What you have to do: Copy out, from the entries below, each line holding the string "Цена".

Dataset records:
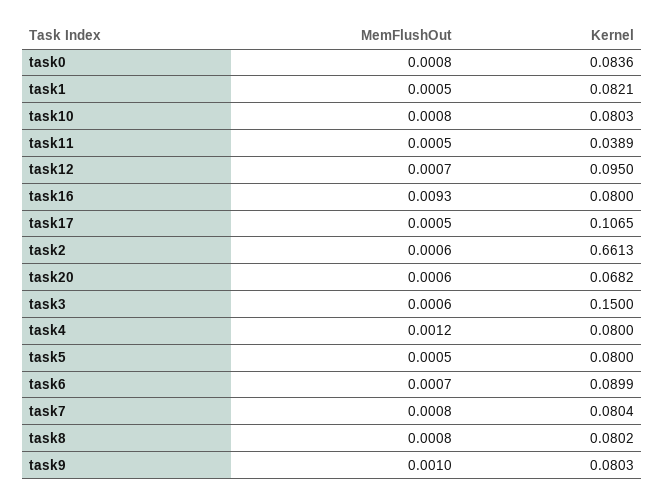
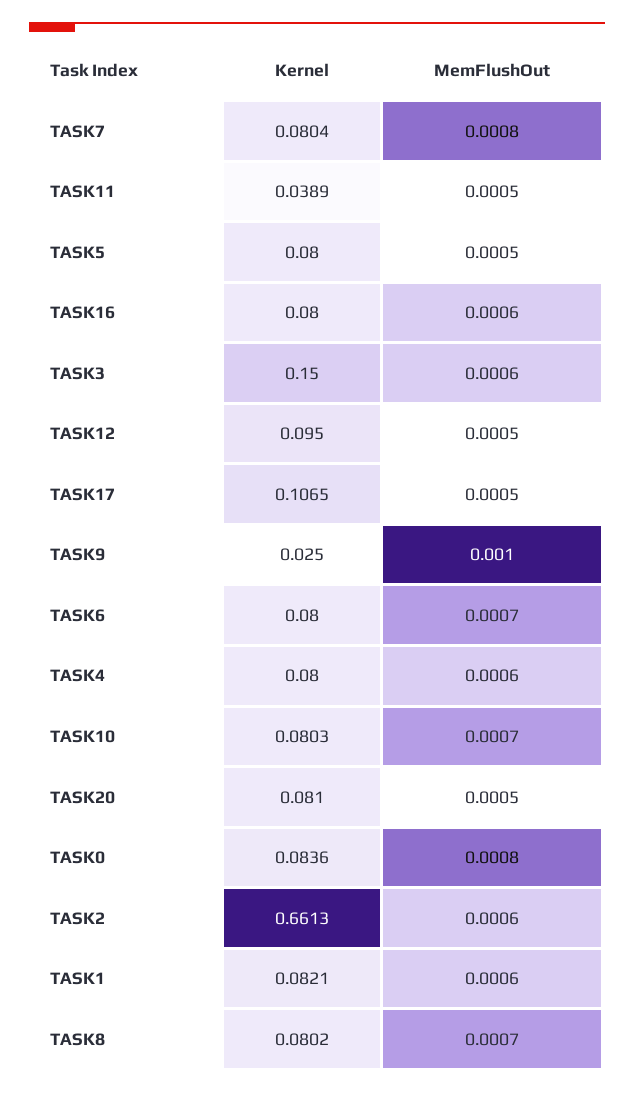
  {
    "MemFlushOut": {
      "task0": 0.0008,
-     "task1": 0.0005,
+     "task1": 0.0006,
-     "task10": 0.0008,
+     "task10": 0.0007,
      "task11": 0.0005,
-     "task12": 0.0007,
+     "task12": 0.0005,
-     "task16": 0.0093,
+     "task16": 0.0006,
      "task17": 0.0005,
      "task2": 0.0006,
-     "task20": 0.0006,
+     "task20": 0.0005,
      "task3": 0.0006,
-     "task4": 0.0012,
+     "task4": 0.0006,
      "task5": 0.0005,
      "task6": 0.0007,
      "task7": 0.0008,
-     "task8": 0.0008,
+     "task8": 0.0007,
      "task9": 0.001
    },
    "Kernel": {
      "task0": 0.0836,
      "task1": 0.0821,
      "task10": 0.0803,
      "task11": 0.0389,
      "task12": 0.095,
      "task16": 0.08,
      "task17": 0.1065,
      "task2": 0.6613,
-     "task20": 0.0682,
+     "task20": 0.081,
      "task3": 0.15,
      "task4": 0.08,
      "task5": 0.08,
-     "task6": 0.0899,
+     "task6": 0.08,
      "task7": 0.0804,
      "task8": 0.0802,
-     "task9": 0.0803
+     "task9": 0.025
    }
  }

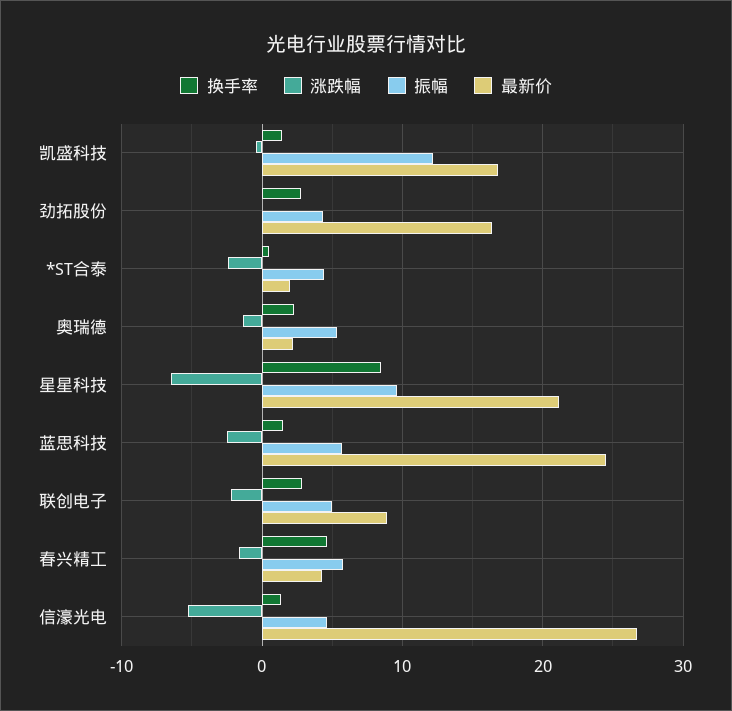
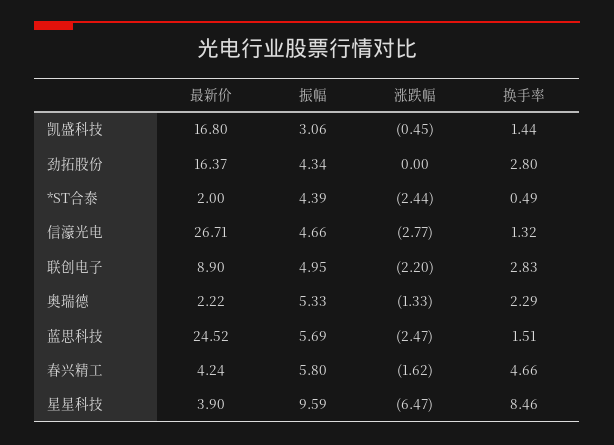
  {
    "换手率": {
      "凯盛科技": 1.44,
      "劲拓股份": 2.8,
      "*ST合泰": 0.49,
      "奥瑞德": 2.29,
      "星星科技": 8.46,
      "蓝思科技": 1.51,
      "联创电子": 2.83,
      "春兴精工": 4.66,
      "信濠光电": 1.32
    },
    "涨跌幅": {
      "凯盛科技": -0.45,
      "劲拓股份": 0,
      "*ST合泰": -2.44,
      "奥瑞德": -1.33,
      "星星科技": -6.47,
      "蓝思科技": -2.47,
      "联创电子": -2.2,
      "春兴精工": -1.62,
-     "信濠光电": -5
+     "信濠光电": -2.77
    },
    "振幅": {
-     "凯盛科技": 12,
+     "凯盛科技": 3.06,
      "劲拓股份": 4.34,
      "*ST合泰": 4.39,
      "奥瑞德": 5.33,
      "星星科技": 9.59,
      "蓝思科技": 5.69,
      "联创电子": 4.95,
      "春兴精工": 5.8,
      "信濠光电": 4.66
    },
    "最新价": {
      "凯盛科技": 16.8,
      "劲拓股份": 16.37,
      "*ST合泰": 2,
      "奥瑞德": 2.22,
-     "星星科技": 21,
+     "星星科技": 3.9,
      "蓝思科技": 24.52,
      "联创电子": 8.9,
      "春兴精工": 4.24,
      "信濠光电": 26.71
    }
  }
--
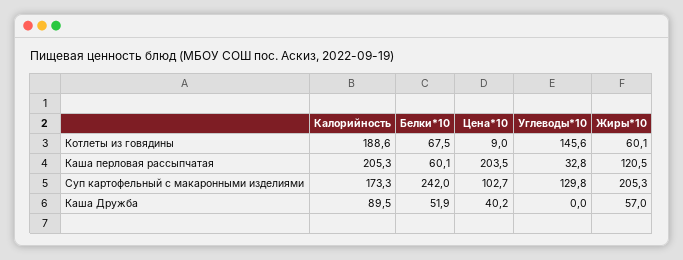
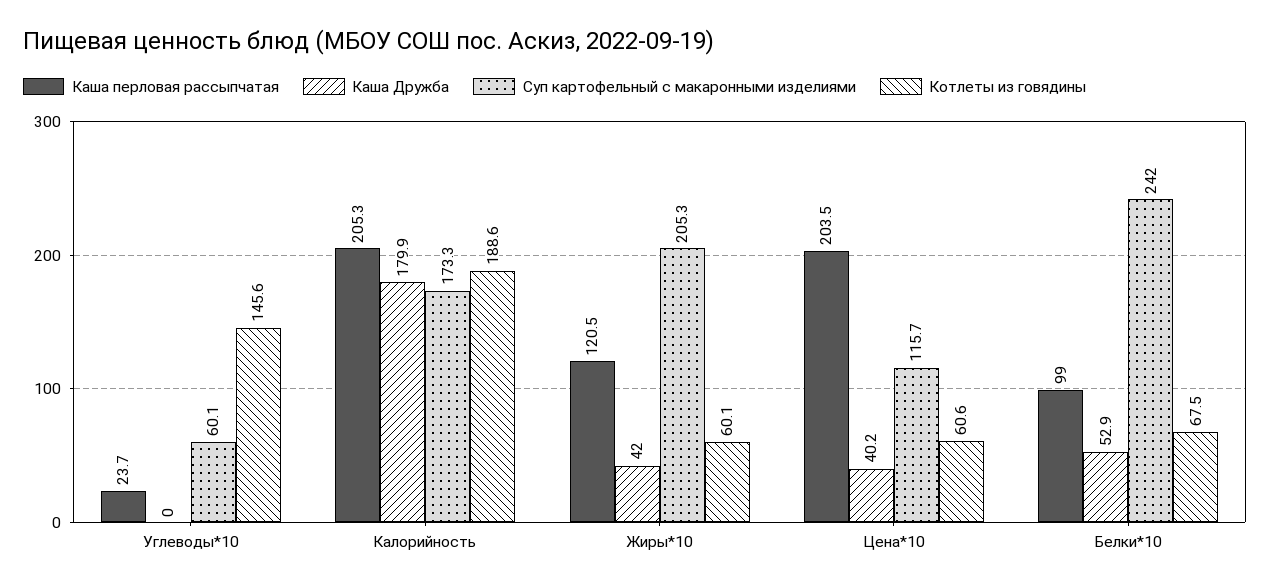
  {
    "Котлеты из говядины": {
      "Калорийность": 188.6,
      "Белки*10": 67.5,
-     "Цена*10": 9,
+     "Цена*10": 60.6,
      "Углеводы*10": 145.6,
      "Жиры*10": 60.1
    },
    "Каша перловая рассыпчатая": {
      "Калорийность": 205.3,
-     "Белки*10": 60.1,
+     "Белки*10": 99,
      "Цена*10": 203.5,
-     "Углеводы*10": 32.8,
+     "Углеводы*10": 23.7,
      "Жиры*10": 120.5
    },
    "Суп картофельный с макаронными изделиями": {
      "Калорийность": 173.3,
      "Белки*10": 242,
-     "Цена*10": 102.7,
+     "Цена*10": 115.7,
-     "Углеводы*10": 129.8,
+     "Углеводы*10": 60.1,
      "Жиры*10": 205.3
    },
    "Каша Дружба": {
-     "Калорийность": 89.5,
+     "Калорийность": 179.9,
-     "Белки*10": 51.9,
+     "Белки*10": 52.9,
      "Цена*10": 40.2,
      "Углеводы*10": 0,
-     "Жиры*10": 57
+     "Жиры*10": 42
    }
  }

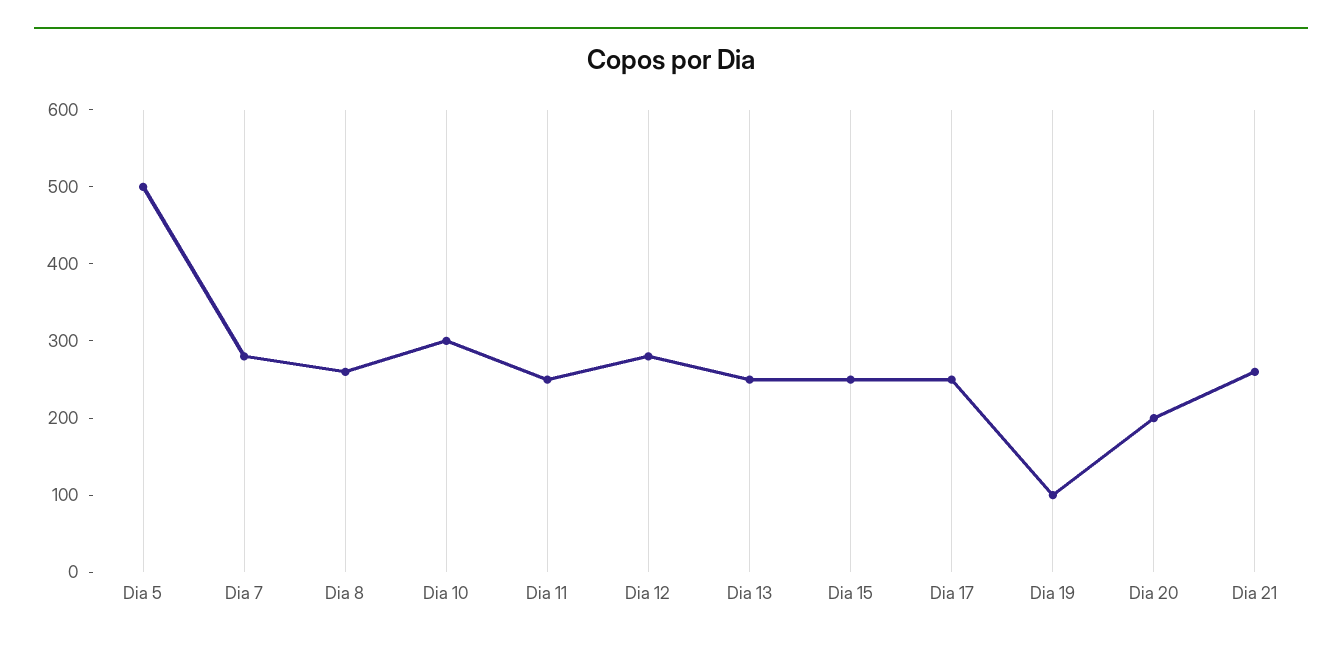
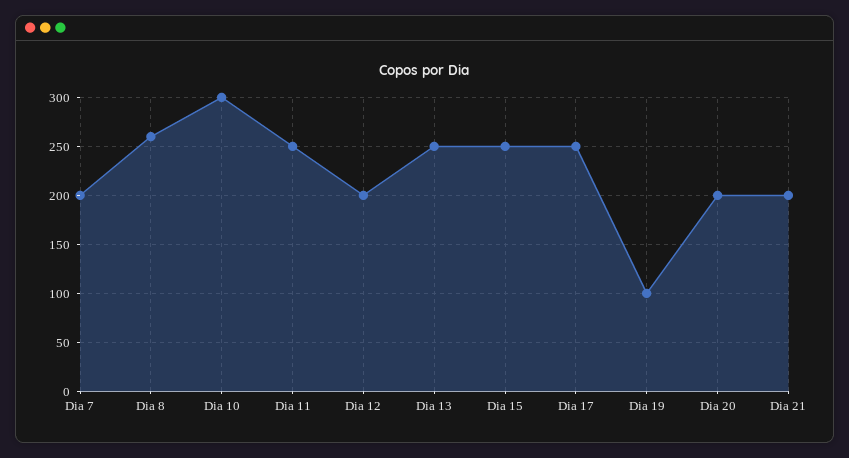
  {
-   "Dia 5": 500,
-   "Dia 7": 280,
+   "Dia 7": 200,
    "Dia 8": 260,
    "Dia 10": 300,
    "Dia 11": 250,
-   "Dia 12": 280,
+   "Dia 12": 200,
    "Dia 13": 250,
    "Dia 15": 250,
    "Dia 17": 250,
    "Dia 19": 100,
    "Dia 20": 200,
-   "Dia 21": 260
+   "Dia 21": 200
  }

Result:
-     "Цена*10": 9,
+     "Цена*10": 60.6,
      "Цена*10": 203.5,
-     "Цена*10": 102.7,
+     "Цена*10": 115.7,
      "Цена*10": 40.2,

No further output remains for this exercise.